Au final, il ne se passe pas grand chose dans ce roman : Abby et Red sont des parents vieillissants. Abby souffre de troubles qui lui font ponctuellement perdre l’esprit. Les enfants décident alors d’assurer une veille continuelle autour d’eux : il est décidé que Stem et sa famille viendront vivre avec Abby et Red.
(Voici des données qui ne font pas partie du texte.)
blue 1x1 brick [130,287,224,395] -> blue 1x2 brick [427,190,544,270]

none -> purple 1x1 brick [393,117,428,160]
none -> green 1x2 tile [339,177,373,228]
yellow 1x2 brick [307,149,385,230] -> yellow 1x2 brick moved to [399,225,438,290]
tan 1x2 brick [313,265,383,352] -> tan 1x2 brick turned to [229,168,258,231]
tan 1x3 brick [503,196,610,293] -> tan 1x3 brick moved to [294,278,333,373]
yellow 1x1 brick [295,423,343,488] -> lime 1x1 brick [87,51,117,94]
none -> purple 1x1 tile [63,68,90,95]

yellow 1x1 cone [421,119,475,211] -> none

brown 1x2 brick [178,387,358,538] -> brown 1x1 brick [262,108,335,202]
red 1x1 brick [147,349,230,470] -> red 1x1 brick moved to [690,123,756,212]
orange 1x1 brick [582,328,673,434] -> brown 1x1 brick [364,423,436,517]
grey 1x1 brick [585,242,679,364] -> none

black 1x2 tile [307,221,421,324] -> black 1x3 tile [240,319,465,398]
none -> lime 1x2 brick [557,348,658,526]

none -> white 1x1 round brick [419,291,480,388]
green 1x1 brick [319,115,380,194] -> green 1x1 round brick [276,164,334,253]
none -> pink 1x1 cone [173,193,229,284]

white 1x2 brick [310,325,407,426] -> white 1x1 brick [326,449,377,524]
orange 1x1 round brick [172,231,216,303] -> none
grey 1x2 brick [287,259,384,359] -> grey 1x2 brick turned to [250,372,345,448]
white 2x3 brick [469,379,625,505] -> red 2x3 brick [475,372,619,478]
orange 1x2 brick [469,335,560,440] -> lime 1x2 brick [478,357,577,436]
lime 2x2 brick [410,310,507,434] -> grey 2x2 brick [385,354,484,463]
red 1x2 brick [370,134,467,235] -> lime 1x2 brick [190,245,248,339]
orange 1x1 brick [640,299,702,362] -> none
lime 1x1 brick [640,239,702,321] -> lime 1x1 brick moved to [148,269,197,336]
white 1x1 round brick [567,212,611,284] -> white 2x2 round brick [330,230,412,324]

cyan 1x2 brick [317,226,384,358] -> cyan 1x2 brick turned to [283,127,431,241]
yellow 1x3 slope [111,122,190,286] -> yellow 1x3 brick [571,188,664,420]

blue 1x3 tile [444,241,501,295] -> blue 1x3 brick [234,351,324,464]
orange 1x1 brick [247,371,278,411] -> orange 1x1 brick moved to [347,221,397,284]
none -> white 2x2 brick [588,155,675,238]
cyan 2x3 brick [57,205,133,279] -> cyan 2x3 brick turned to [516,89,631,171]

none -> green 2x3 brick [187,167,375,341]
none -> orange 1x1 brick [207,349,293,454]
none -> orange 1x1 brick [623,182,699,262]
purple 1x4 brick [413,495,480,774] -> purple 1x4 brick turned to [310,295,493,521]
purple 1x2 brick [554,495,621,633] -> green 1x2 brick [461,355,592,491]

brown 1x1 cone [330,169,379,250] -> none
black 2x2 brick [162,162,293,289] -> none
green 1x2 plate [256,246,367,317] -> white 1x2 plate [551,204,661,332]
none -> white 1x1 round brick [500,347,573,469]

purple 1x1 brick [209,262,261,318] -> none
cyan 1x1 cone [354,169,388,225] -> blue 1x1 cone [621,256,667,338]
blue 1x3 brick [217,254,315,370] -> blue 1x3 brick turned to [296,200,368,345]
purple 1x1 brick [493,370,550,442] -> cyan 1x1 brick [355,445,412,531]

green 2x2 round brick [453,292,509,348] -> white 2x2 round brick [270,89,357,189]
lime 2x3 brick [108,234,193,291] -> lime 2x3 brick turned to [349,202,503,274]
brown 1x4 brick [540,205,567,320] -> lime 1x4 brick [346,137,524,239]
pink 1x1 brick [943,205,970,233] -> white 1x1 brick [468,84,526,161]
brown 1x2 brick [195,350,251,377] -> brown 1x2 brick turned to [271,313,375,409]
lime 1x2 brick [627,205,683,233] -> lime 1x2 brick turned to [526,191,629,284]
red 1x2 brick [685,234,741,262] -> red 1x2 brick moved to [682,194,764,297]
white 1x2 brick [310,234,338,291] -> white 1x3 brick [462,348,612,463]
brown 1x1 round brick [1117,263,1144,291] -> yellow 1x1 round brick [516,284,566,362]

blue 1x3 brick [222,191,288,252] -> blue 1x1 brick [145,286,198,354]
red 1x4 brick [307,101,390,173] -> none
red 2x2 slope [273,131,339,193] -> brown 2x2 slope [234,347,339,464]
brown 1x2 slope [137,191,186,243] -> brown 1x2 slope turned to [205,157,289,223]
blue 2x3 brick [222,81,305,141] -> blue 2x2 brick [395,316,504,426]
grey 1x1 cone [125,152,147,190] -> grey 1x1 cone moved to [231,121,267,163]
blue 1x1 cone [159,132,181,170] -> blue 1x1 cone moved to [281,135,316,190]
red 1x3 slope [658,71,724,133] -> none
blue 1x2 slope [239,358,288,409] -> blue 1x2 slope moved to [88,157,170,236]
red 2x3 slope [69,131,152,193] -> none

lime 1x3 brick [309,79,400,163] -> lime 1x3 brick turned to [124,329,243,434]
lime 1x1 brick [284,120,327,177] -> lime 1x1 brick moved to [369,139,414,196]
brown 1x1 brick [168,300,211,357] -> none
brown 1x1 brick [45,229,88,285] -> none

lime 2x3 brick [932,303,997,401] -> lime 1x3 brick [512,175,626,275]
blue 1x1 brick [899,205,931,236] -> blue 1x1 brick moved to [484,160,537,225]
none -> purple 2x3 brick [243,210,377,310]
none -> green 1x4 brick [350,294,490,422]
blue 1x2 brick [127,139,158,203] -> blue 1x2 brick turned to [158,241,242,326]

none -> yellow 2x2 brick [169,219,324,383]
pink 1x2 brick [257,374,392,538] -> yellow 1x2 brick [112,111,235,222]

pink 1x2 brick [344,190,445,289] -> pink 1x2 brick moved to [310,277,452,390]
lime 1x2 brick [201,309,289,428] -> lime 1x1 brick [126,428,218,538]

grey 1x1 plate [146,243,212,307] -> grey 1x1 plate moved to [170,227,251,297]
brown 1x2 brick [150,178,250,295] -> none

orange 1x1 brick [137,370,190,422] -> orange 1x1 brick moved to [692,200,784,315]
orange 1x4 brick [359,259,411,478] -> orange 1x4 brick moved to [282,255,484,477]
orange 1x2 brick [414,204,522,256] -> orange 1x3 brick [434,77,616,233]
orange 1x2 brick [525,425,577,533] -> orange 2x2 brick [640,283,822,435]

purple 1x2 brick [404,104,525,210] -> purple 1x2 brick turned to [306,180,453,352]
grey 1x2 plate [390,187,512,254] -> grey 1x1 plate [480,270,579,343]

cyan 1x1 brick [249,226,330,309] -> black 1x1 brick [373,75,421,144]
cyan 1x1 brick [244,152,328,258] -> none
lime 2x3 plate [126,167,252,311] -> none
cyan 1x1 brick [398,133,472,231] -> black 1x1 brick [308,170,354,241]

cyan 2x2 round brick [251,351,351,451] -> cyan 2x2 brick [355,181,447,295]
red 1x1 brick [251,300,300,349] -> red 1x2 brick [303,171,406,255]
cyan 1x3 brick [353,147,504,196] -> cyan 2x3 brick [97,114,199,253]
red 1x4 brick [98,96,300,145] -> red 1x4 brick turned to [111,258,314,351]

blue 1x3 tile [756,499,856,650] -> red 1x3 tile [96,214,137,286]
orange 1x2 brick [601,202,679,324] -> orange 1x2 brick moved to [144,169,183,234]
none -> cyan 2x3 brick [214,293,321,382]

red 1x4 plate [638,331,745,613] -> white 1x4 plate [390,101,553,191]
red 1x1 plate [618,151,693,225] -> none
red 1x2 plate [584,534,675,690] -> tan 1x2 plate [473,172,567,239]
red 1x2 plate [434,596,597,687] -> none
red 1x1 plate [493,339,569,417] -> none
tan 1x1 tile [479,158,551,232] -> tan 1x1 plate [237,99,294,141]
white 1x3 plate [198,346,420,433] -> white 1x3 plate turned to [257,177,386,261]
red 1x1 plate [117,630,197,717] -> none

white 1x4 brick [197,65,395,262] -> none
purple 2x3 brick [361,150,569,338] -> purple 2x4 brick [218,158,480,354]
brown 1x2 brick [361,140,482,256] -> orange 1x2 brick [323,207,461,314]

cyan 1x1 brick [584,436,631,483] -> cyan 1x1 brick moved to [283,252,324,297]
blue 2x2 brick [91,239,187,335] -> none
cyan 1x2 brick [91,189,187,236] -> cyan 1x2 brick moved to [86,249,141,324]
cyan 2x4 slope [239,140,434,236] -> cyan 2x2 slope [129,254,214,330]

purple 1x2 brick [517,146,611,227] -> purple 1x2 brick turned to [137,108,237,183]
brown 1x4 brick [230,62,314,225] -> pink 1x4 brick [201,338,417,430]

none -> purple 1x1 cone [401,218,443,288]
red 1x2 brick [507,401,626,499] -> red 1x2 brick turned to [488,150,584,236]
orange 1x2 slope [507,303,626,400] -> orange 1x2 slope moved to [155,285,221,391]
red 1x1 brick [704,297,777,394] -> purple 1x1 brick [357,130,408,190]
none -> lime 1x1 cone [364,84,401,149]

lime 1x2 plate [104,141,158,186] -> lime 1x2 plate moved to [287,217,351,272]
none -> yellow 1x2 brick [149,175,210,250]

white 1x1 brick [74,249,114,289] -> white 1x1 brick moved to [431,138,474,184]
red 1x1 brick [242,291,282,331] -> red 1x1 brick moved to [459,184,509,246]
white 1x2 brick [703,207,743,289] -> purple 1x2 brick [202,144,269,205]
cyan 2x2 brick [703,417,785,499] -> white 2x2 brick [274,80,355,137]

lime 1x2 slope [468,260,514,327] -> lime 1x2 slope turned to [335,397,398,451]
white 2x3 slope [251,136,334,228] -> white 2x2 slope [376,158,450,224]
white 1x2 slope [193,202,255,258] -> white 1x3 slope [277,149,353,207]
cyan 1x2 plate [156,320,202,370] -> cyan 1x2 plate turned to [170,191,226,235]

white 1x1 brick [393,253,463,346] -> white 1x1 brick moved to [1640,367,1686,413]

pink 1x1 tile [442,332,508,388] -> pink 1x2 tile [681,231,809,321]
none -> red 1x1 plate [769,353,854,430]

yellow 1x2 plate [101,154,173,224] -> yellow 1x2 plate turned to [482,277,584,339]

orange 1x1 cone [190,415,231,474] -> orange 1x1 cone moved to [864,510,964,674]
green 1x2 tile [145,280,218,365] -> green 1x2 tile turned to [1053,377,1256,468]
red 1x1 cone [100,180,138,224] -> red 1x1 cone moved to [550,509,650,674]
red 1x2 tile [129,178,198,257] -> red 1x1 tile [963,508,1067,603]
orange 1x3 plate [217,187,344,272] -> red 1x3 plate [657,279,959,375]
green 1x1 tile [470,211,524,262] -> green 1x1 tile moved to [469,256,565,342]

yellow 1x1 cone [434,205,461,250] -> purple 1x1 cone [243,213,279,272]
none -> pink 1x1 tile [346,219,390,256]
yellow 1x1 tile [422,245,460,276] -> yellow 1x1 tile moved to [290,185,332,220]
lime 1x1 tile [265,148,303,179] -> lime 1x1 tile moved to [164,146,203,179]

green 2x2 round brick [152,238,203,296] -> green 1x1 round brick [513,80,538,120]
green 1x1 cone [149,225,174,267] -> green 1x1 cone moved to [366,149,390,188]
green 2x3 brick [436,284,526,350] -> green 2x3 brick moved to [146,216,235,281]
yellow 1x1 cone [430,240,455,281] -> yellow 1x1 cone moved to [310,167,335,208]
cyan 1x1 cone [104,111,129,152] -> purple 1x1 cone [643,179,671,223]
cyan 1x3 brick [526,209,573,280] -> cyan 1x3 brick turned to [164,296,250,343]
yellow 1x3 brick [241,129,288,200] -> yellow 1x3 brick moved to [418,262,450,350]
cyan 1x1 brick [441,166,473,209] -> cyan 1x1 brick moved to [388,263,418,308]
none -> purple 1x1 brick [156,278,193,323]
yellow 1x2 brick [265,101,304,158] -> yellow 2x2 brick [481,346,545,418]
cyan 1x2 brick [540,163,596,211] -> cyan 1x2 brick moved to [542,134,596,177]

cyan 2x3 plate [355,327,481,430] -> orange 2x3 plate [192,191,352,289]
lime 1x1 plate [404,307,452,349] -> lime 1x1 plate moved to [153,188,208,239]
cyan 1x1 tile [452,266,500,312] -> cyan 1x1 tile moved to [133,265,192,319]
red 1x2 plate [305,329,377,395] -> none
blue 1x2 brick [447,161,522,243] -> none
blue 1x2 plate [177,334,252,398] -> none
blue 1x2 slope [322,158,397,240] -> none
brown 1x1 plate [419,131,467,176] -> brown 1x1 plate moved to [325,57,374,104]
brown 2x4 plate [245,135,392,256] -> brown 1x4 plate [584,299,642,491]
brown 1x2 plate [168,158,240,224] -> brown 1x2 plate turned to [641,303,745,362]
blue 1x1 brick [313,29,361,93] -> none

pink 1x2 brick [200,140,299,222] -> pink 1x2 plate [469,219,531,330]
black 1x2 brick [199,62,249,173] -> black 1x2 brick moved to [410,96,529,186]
Mais cette solution envisagée est de courte durée…

Et pourtant, même si l’action est assez limitée, les informations jaillissent en tous sens dans le roman : on y découvre l’insaisissable et étrange Denny, on y apprend l’origine de Stem, on y comprend la relation entre le perfectionniste Junior et la bornée Linnie, la chronologie elle-même devient totalement hors-cadre… Chaque détail du récit appartient à un quotidien absolu, mais subtilement narré pour tenir en haleine le lecteur.

Il nous reste à nous pencher sur le titre. Au début sibyllin, Une bobine de fil bleu prend peu à peu tout son sens : la couleur bleue est le leitmotiv du roman que l’on retrouve effectivement dans une armoire, mais aussi autour d’une houleuse balancelle. Métaphoriquement, la bobine est celle d’une histoire familiale que le narrateur déroule, avec des noeuds ponctuels pour suggérer les tensions ou les drames inhérents à la famille (à toute famille). Ce fil part du présent, se débobine lorsqu’il s’agit d’aller vers le futur, et se rembobine lorsqu’il remonte au passé.

Et vous, quelle serait la couleur du fil de votre famille ?

Une bobine de fil bleu, Anne Tyler, éd. Phébus, 2017, 389 pages, 22 €.

Voir également les pages 34-35 du Magazine littéraire (n°576, février 2017) pour son excellent article sur le roman d’Anne Tyler.